**WORK ORDER:**
Although the entries hold pictures, only their words are printed back, exactly as given.
=== Begin Enclosure ===
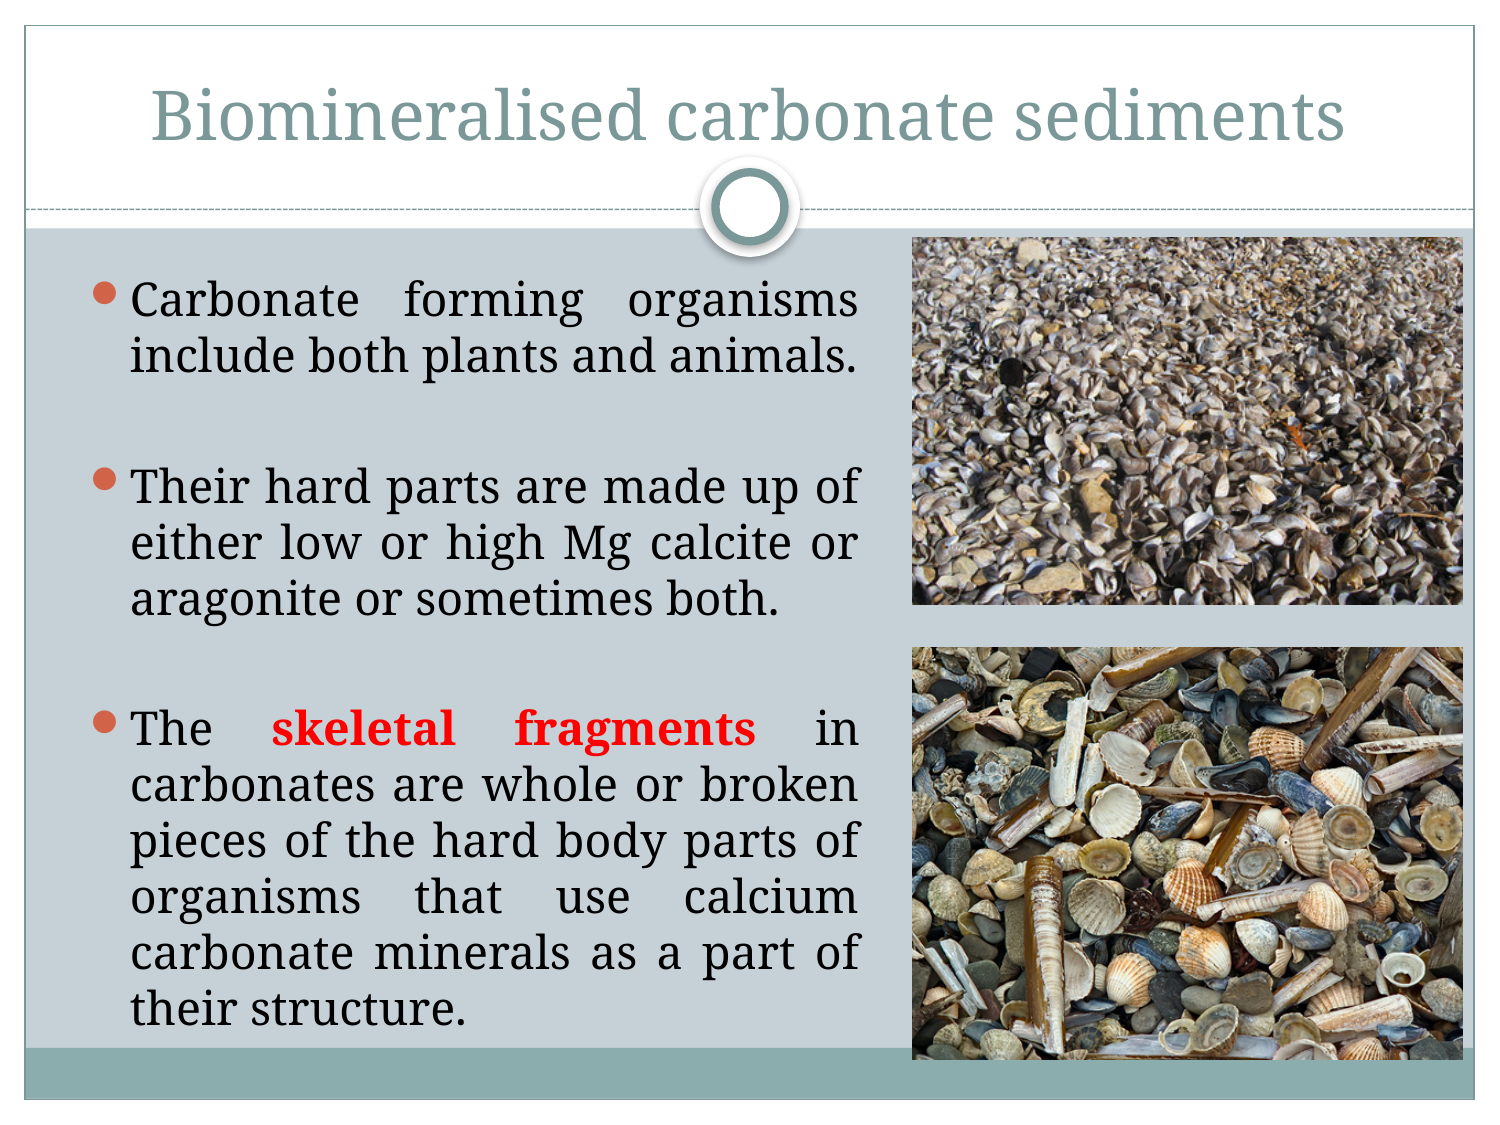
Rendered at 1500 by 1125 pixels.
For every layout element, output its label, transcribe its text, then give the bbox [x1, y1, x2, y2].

picture [912, 647, 1463, 1060]
title Biomineralised carbonate sediments [49, 37, 1450, 162]
picture [912, 237, 1463, 605]
list Carbonate forming organisms include both plants and animals. Their hard parts are made up of either low or high Mg calcite or aragonite or sometimes both. The skeletal fragments in carbonates are whole or broken pieces of the hard body parts of organisms that use calcium carbonate minerals as a part of their structure. [75, 262, 875, 1125]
=== End Enclosure ===
**EXERCISE OUTPUT:**
Rendered at 1500 by 1125 pixels.
For every layout element, output its label, transcribe its text, then give the bbox [x1, y1, x2, y2].

picture [912, 647, 1463, 1060]
title Biomineralised carbonate sediments [49, 37, 1450, 162]
picture [912, 237, 1463, 605]
list Carbonate forming organisms include both plants and animals. Their hard parts are made up of either low or high Mg calcite or aragonite or sometimes both. The skeletal fragments in carbonates are whole or broken pieces of the hard body parts of organisms that use calcium carbonate minerals as a part of their structure. [75, 262, 875, 1125]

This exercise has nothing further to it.